**What the task asks:**
Line by line, reproduce the material below exactly.
· · · ·
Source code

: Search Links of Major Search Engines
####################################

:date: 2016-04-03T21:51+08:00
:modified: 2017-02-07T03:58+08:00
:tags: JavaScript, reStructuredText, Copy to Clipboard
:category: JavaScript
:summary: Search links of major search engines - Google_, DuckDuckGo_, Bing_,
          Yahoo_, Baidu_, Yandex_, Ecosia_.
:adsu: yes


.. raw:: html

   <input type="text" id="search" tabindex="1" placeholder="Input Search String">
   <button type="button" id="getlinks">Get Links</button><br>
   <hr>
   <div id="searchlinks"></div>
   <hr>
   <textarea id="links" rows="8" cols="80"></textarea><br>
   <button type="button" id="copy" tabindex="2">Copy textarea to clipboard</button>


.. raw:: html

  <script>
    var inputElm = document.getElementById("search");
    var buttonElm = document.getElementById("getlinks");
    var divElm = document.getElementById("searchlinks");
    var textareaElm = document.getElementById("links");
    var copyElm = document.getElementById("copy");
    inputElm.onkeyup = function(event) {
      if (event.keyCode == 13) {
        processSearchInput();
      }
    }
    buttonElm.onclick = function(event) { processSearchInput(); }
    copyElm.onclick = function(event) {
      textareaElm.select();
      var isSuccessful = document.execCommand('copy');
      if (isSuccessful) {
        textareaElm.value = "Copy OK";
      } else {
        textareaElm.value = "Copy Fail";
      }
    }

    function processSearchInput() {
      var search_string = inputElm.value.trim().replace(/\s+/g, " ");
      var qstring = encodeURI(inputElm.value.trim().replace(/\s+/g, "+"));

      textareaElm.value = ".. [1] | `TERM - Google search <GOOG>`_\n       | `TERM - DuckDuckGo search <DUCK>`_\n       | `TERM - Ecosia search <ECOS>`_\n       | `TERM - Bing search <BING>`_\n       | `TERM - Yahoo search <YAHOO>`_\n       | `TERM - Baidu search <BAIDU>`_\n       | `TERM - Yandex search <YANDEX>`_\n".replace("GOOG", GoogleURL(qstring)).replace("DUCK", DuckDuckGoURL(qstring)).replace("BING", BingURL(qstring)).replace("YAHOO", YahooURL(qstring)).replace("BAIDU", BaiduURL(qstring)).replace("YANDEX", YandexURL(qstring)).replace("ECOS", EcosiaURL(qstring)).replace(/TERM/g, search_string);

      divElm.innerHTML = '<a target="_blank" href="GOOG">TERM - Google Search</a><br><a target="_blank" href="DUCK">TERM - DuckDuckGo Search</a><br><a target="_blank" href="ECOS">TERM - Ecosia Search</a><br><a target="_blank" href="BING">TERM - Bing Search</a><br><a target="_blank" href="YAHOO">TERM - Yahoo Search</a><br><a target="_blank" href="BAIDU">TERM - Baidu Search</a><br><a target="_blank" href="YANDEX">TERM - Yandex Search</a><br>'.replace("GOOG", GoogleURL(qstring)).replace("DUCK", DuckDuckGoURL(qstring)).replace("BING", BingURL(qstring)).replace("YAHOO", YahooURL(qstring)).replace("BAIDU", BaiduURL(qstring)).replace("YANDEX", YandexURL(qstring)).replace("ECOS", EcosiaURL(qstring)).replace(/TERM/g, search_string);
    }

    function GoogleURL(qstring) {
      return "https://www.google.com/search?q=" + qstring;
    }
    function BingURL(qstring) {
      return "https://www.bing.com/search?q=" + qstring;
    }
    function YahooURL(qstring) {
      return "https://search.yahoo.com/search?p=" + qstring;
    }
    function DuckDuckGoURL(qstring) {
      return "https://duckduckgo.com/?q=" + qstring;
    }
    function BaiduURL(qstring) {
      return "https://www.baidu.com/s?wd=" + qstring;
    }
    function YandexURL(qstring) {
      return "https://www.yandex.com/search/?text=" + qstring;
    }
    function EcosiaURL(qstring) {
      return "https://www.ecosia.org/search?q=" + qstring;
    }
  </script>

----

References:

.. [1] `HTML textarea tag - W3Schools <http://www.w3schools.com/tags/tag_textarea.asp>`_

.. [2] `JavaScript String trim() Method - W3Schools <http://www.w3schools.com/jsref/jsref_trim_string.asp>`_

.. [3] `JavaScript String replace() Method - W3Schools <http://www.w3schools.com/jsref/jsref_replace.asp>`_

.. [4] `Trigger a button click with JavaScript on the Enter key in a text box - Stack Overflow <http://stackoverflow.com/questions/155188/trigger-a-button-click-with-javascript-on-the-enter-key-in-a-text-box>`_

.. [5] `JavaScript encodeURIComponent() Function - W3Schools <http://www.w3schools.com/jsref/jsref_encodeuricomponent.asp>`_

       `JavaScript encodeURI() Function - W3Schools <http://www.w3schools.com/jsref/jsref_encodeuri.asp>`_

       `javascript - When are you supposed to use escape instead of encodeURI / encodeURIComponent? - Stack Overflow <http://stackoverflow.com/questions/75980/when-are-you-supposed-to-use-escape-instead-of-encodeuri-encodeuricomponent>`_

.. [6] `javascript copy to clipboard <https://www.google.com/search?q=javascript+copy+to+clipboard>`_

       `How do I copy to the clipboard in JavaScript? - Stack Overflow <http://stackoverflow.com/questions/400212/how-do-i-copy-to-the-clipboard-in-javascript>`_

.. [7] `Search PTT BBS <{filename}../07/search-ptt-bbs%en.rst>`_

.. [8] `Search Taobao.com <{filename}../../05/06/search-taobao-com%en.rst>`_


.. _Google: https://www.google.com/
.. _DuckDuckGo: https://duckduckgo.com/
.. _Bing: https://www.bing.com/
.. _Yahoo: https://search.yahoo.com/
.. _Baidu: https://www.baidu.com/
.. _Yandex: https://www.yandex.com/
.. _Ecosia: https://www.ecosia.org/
· · · ·
**Output of the task:**
Source code

: Search Links of Major Search Engines
####################################

:date: 2016-04-03T21:51+08:00
:modified: 2017-02-07T03:58+08:00
:tags: JavaScript, reStructuredText, Copy to Clipboard
:category: JavaScript
:summary: Search links of major search engines - Google_, DuckDuckGo_, Bing_,
          Yahoo_, Baidu_, Yandex_, Ecosia_.
:adsu: yes


.. raw:: html

   <input type="text" id="search" tabindex="1" placeholder="Input Search String">
   <button type="button" id="getlinks">Get Links</button><br>
   <hr>
   <div id="searchlinks"></div>
   <hr>
   <textarea id="links" rows="8" cols="80"></textarea><br>
   <button type="button" id="copy" tabindex="2">Copy textarea to clipboard</button>


.. raw:: html

  <script>
    var inputElm = document.getElementById("search");
    var buttonElm = document.getElementById("getlinks");
    var divElm = document.getElementById("searchlinks");
    var textareaElm = document.getElementById("links");
    var copyElm = document.getElementById("copy");
    inputElm.onkeyup = function(event) {
      if (event.keyCode == 13) {
        processSearchInput();
      }
    }
    buttonElm.onclick = function(event) { processSearchInput(); }
    copyElm.onclick = function(event) {
      textareaElm.select();
      var isSuccessful = document.execCommand('copy');
      if (isSuccessful) {
        textareaElm.value = "Copy OK";
      } else {
        textareaElm.value = "Copy Fail";
      }
    }

    function processSearchInput() {
      var search_string = inputElm.value.trim().replace(/\s+/g, " ");
      var qstring = encodeURI(inputElm.value.trim().replace(/\s+/g, "+"));

      textareaElm.value = ".. [1] | `TERM - Google search <GOOG>`_\n       | `TERM - DuckDuckGo search <DUCK>`_\n       | `TERM - Ecosia search <ECOS>`_\n       | `TERM - Bing search <BING>`_\n       | `TERM - Yahoo search <YAHOO>`_\n       | `TERM - Baidu search <BAIDU>`_\n       | `TERM - Yandex search <YANDEX>`_\n".replace("GOOG", GoogleURL(qstring)).replace("DUCK", DuckDuckGoURL(qstring)).replace("BING", BingURL(qstring)).replace("YAHOO", YahooURL(qstring)).replace("BAIDU", BaiduURL(qstring)).replace("YANDEX", YandexURL(qstring)).replace("ECOS", EcosiaURL(qstring)).replace(/TERM/g, search_string);

      divElm.innerHTML = '<a target="_blank" href="GOOG">TERM - Google Search</a><br><a target="_blank" href="DUCK">TERM - DuckDuckGo Search</a><br><a target="_blank" href="ECOS">TERM - Ecosia Search</a><br><a target="_blank" href="BING">TERM - Bing Search</a><br><a target="_blank" href="YAHOO">TERM - Yahoo Search</a><br><a target="_blank" href="BAIDU">TERM - Baidu Search</a><br><a target="_blank" href="YANDEX">TERM - Yandex Search</a><br>'.replace("GOOG", GoogleURL(qstring)).replace("DUCK", DuckDuckGoURL(qstring)).replace("BING", BingURL(qstring)).replace("YAHOO", YahooURL(qstring)).replace("BAIDU", BaiduURL(qstring)).replace("YANDEX", YandexURL(qstring)).replace("ECOS", EcosiaURL(qstring)).replace(/TERM/g, search_string);
    }

    function GoogleURL(qstring) {
      return "https://www.google.com/search?q=" + qstring;
    }
    function BingURL(qstring) {
      return "https://www.bing.com/search?q=" + qstring;
    }
    function YahooURL(qstring) {
      return "https://search.yahoo.com/search?p=" + qstring;
    }
    function DuckDuckGoURL(qstring) {
      return "https://duckduckgo.com/?q=" + qstring;
    }
    function BaiduURL(qstring) {
      return "https://www.baidu.com/s?wd=" + qstring;
    }
    function YandexURL(qstring) {
      return "https://www.yandex.com/search/?text=" + qstring;
    }
    function EcosiaURL(qstring) {
      return "https://www.ecosia.org/search?q=" + qstring;
    }
  </script>

----

References:

.. [1] `HTML textarea tag - W3Schools <http://www.w3schools.com/tags/tag_textarea.asp>`_

.. [2] `JavaScript String trim() Method - W3Schools <http://www.w3schools.com/jsref/jsref_trim_string.asp>`_

.. [3] `JavaScript String replace() Method - W3Schools <http://www.w3schools.com/jsref/jsref_replace.asp>`_

.. [4] `Trigger a button click with JavaScript on the Enter key in a text box - Stack Overflow <http://stackoverflow.com/questions/155188/trigger-a-button-click-with-javascript-on-the-enter-key-in-a-text-box>`_

.. [5] `JavaScript encodeURIComponent() Function - W3Schools <http://www.w3schools.com/jsref/jsref_encodeuricomponent.asp>`_

       `JavaScript encodeURI() Function - W3Schools <http://www.w3schools.com/jsref/jsref_encodeuri.asp>`_

       `javascript - When are you supposed to use escape instead of encodeURI / encodeURIComponent? - Stack Overflow <http://stackoverflow.com/questions/75980/when-are-you-supposed-to-use-escape-instead-of-encodeuri-encodeuricomponent>`_

.. [6] `javascript copy to clipboard <https://www.google.com/search?q=javascript+copy+to+clipboard>`_

       `How do I copy to the clipboard in JavaScript? - Stack Overflow <http://stackoverflow.com/questions/400212/how-do-i-copy-to-the-clipboard-in-javascript>`_

.. [7] `Search PTT BBS <{filename}../07/search-ptt-bbs%en.rst>`_

.. [8] `Search Taobao.com <{filename}../../05/06/search-taobao-com%en.rst>`_


.. _Google: https://www.google.com/
.. _DuckDuckGo: https://duckduckgo.com/
.. _Bing: https://www.bing.com/
.. _Yahoo: https://search.yahoo.com/
.. _Baidu: https://www.baidu.com/
.. _Yandex: https://www.yandex.com/
.. _Ecosia: https://www.ecosia.org/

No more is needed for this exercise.